With continued reference to FIG. 1, the memory 1005 of FIG. 1, which is a readable storage medium, may include an operating system, a network communication module, an application module, and a pedestrian re-recognition program based on heterogeneous network feature interactions. In fig. 1, the network communication module is mainly used for connecting with a server and performing data communication with the server; and the processor 1001 is configured to invoke the pedestrian re-recognition program based on heterogeneous network feature interaction stored in the memory 1005, and perform the following operations:

and re-identifying the target pedestrian image based on the pedestrian re-identification model.
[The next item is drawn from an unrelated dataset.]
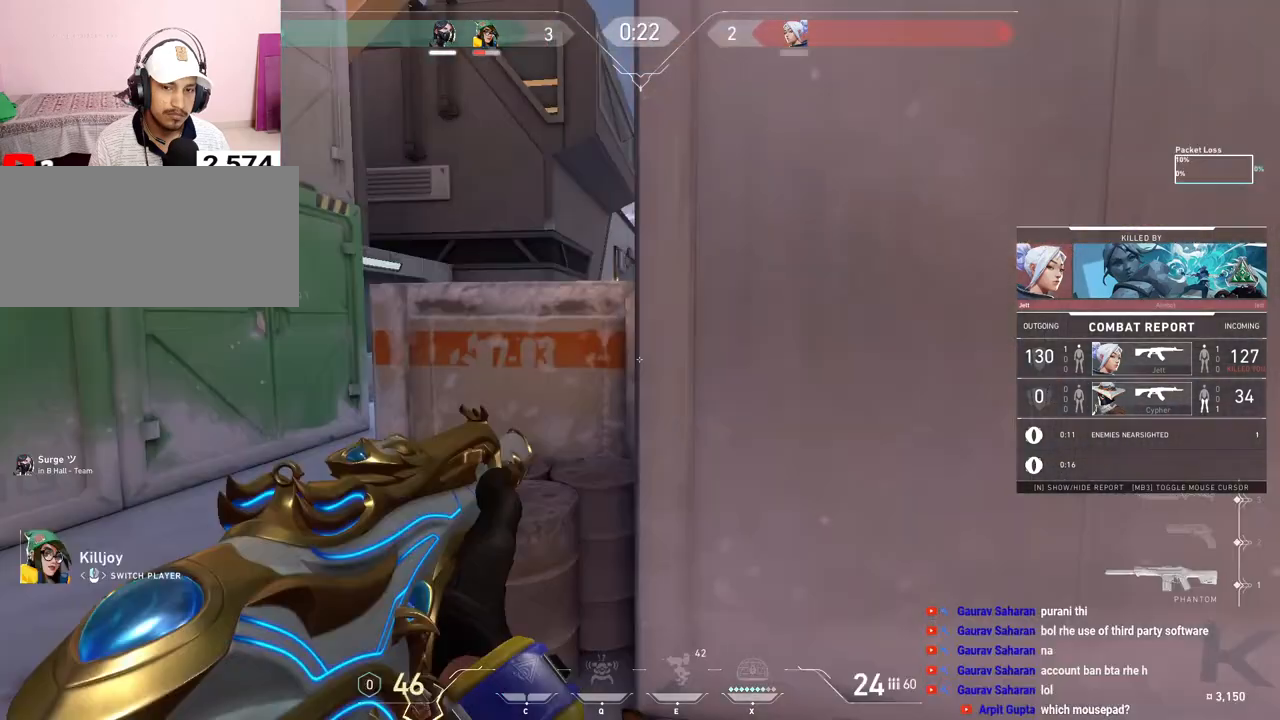
{"keys": [], "mouse": ["left"], "events": [[50, "mouse_right", "up"], [383, "mouse_left", "down"]]}
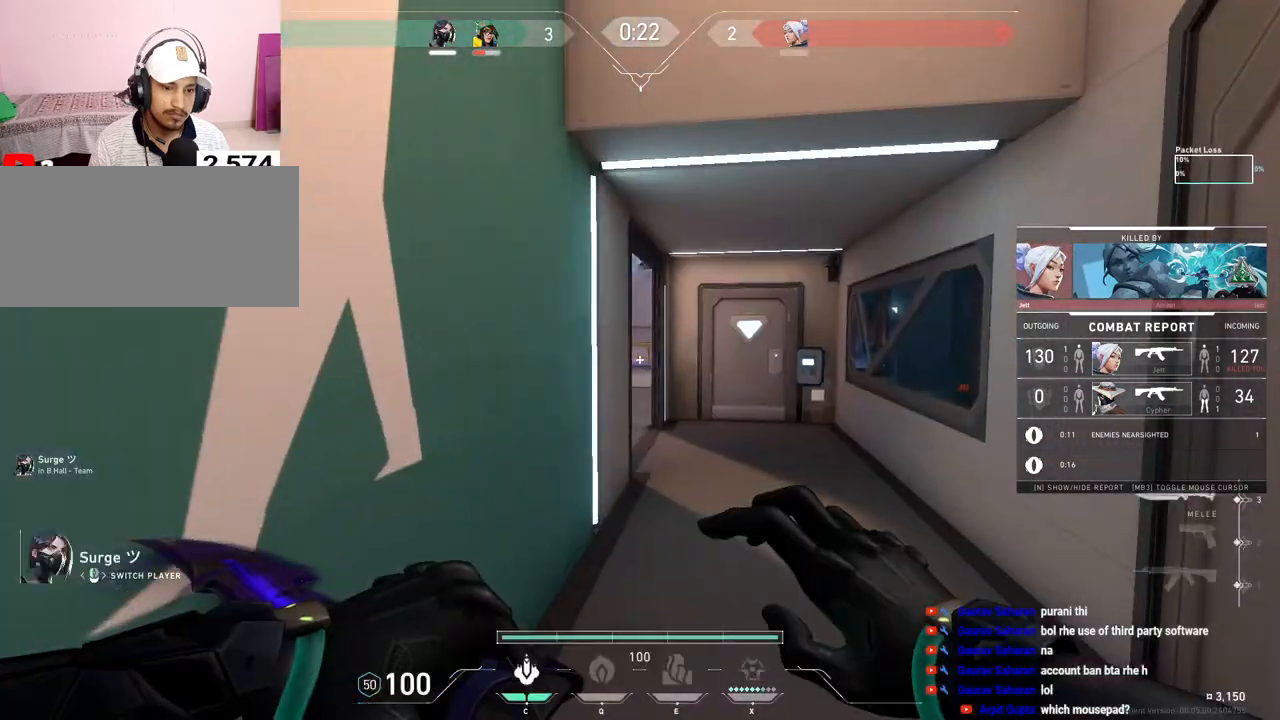
{"keys": [], "mouse": [], "events": [[50, "mouse_left", "up"]]}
The pedestrian re-recognition device based on the heterogeneous network feature interaction provides a first embodiment of the pedestrian re-recognition method based on the heterogeneous network feature interaction. Referring to fig. 2, fig. 2 is a flowchart of a first embodiment of a pedestrian re-recognition method based on heterogeneous network feature interaction according to the present invention.

As shown in fig. 1, a first embodiment of the present invention proposes a pedestrian re-recognition method based on heterogeneous network feature interaction, where the method is applied to a pedestrian re-recognition device based on heterogeneous network feature interaction, and the method includes:

step S101, designing a pedestrian re-identification initial model based on heterogeneous network characteristics of a convolutional neural network and a visual transformer;

deep learning represented by convolutional neural networks (Convolutional Neural Network, CNN) has been largely successful in the field of computer vision. The shallow layer of the convolutional neural network is good at extracting basic features in the image, such as the edge contour and color features of pedestrians. With the stacking of network layers, the deep layers of the network gradually extract abstract semantic information. Shallow feature maps are critical to the generation of deep feature maps, which rely on shallow feature maps. If some fine granularity information is ignored in the shallow network, the characteristics of the last layer of the network can not fully express pedestrian characteristics, and the model is easy to encounter bottlenecks. Such network models tend to focus only on the portion of the image that contributes most to recognition performance, without considering all the information of pedestrians; importantly, the ignored portions often also have identification value.

The vision transformer (Vision Transformer, viT) achieves good performance in a variety of vision tasks, which can create a flexible and dynamic feel through the stacking of self-attention modules, focusing attention on a target area. The multi-head self-attention can adaptively pay attention to various information of different areas from the global angle, and provides richer characteristic information for the re-identification task. Vision Transformer is susceptible to problems of loss of detail information during dicing, and cannot capture fine-grained information. It may result in a limit on the ability to discriminate pedestrians with similar attributes. In addition, vision Transformer lacks generalized bias for locality, isodegeneration, etc.

Based on the advantages and disadvantages of CNN and ViT, the pedestrian re-recognition initial model is designed based on the heterogeneous network characteristics of the convolutional neural network and the visual transformer. The pedestrian re-identification initial model comprises a convolutional neural network branch and a visual transformer branch, wherein the two branches are mutually connected and independently run, and relevant features of images are respectively extracted and fused. Specifically, the training image set is respectively input into a convolutional neural network module and a visual transformer network module, relevant features are extracted, and training is performed based on preset initial parameters so as to obtain a pedestrian re-identification initial model.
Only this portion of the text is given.